Here’s the relevant code that tells MLFlow to create an experiment, send it to a host tracking server, and tells transformers what type of logging to do (as defined by the MLflowCallback class).
import torch
from transformers import RobertaTokenizer, RobertaForSequenceClassification, RobertaConfig, Trainer, TrainingArguments
import mlflow
from transformers import TrainerCallback
from transformers.integrations import MLflowCallback
remote_server_uri = [PRIVATE SERVER URL]
mlflow.set_tracking_uri(remote_server_uri)
# After loading and tokenizing data, here we run the training experiment
experiment_name = "ht_vp_roberta_randomSearch"

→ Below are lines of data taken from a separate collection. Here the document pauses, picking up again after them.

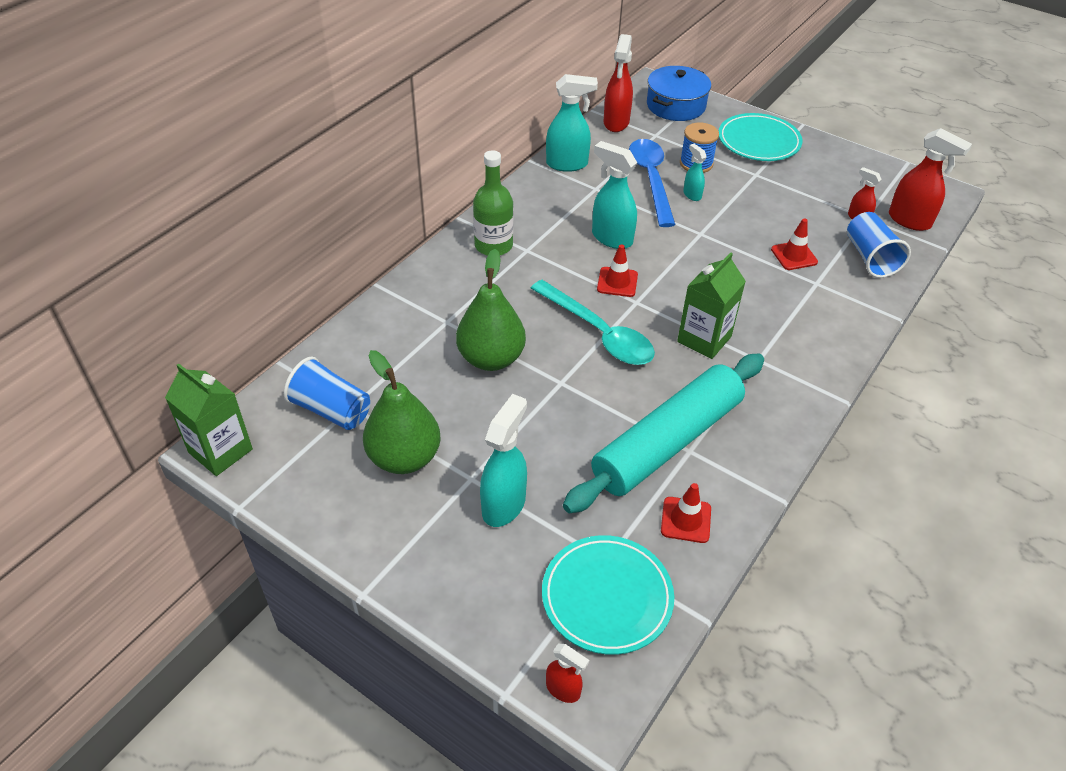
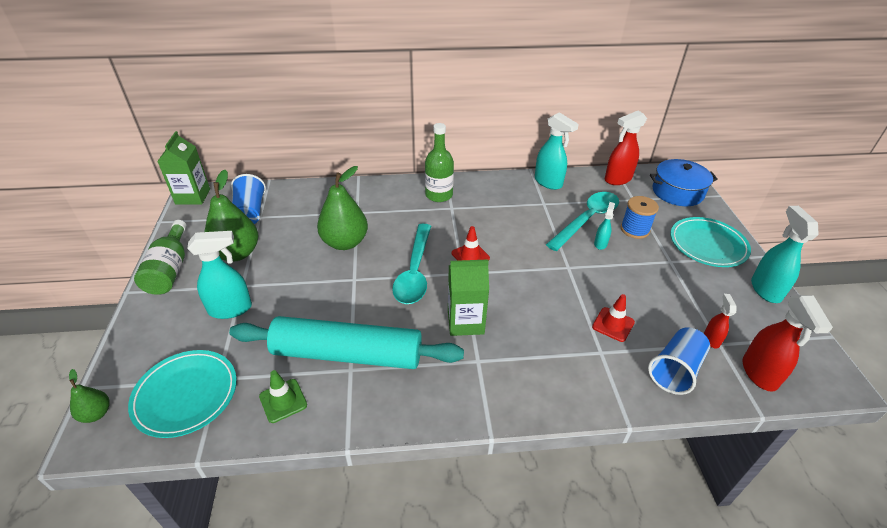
camera: 50 degrees right, 5 degrees down
(364, 534) = (170, 270): none -> green bottle
(563, 690) = (96, 414): red spray bottle -> green pear
(611, 238) = (507, 233): turquoise spray bottle -> turquoise spray bottle (765, 289)
(651, 180) = (587, 220): blue spoon -> turquoise spoon
(686, 520) = (283, 401): red traffic cone -> green traffic cone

mlflow.set_experiment(experiment_name) # server creates experiment folder at this point
with mlflow.start_run():
training_args = TrainingArguments(
output_dir=experiment_name,
evaluation_strategy='epoch',
eval_steps=500,
gradient_accumulation_steps=1000,
eval_accumulation_steps=1,
)
model = RobertaForSequenceClassification.from_pretrained("roberta-base")
trainer = Trainer(
args=training_args,
tokenizer=tokenizer,
train_dataset=train_dataset,
eval_dataset=eval_dataset,
model=model,
compute_metrics=hf.compute_metrics,
callbacks=MLflowCallback, # This triggers error
)
trainer.train()
trainer.evaluate()
I’m getting the below error:
Traceback (most recent call last):
File "mlflow_test_simple.py", line 80, in <module>
trainer = Trainer(
File "/home/jovyan/conda/dsEnv/lib/python3.8/site-packages/transformers/trainer.py", line 385, in __init__
callbacks = default_callbacks if callbacks is None else default_callbacks + callbacks
TypeError: can only concatenate list (not "type") to list